Gambling Commission urges greater awareness to avoid black market websites

Gambling Commission urges greater awareness to avoid black market websites

Summary

The Gambling Commission has published the first report in a series examining illegal online gambling in Great Britain. The study, “Illegal online gambling: Consumer awareness, drivers and motivations”, finds that many players who use unlicensed operators do not realise those sites are illegal and struggle to tell licensed from unlicensed services. The regulator highlights motives for using black market sites — from access to different games and currencies to evading safer-gambling measures — and identifies consumer groups more likely to use these operators.

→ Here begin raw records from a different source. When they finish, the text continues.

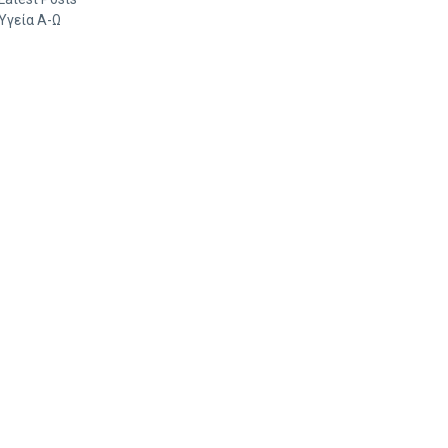
Υγεία Α-Ω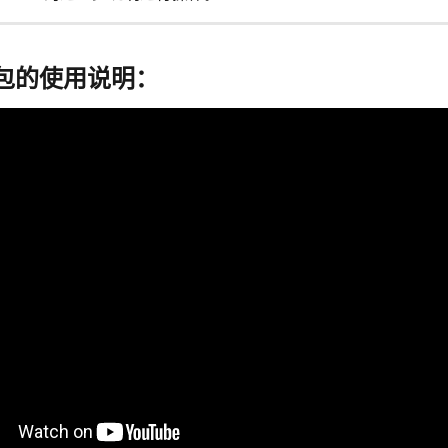
r钱包的使用说明：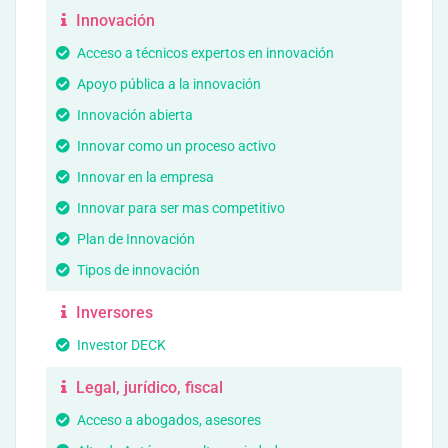
Innovación
Acceso a técnicos expertos en innovación
Apoyo pública a la innovación
Innovación abierta
Innovar como un proceso activo
Innovar en la empresa
Innovar para ser mas competitivo
Plan de Innovación
Tipos de innovación
Inversores
Investor DECK
Legal, jurídico, fiscal
Acceso a abogados, asesores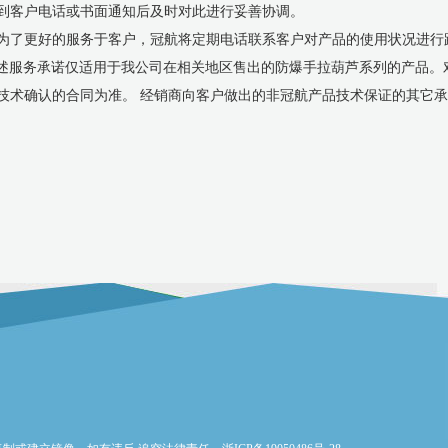
到客户电话或书面通知后及时对此进行妥善协调。
. 为了更好的服务于客户，冠航将定期电话联系客户对产品的使用状况进
述服务承诺仅适用于我公司在相关地区售出的防爆手拉葫芦系列的产品。
技术确认的合同为准。 经销商向客户做出的非冠航产品技术保证的其它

It calls for improved awareness campaigns, targeted interventions and stronger scrutiny of payment, marketing and cross-border practices to curb access to the illegal market.

Key Points

  • Most consumers using unlicensed gambling sites were unaware the operators were illegal or could not tell if a site held a licence.
  • Primary reasons to use black market sites include a wider range of games/content, better odds, alternative currencies (including crypto) and weaker safer-gambling controls.
  • Unlicensed operators are not subject to UK safer-gambling requirements such as age/ID checks, deposit limits or self-exclusion integration.
  • Four user groups were identified: self-excluded players, “skilled players” seeking alternative currencies, “social explorers” (found via social media or friends), and “accidental tourists” who land on illegal sites unknowingly.
  • Younger men (18–24) and those with higher Problem Gambling Severity Index (PGSI) scores were more likely to gamble with illegal sites.
  • The Commission recommends improved consumer education, targeted campaigns by audience type, monitoring of play rates and tighter scrutiny of payment, marketing and affiliate practices to limit access.

Content summary

The report is a qualitative and survey-based look at awareness, drivers and demographics of people who use illegal online gambling services in Great Britain. It finds low awareness of what constitutes an unlicensed site and that many users supplement licensed-site gambling with unlicensed platforms rather than using them exclusively. Key motivations include product breadth, perceived odds and the ability to use non-GBP currencies. The regulator is particularly concerned about self-excluded players returning to gambling via unlicensed sites and the absence of mandatory safeguards on those platforms.

Limitations noted by the Commission include reliance on self-reported behaviour and a sample restricted to people who had gambled in the previous four weeks (excluding National Lottery). Despite this, the Commission draws actionable conclusions and calls for education, targeted interventions and stronger oversight of access routes to the illegal market.

Context and relevance

This report matters to operators, regulators, payment providers, affiliates and consumer-protection bodies. It sits alongside growing regulatory activity — the Commission reports a ten-fold increase in disruption since April 2024 — and reflects broader industry concerns about cross-border advertising, crypto-enabled play and gaps in self-exclusion coverage. For businesses, it signals potential tightening of scrutiny on payments and marketing; for policy teams, it provides evidence to design targeted awareness and behaviour-change campaigns.

Author style

Punchy: the regulator’s findings are direct and actionable — this isn’t academic fluff. If you work in compliance, payments, marketing or safer gambling, the recommendations are something you should be planning for now.

Why should I read this?

Look — this piece saves you time. It flags where players are slipping through the cracks (young men, self-excluded users, and those chasing crypto or better odds) and tells you what the regulator wants: education, targeted campaigns and tougher checks on payments and marketing. If you care about protecting customers or avoiding enforcement headaches, this is worth a quick read.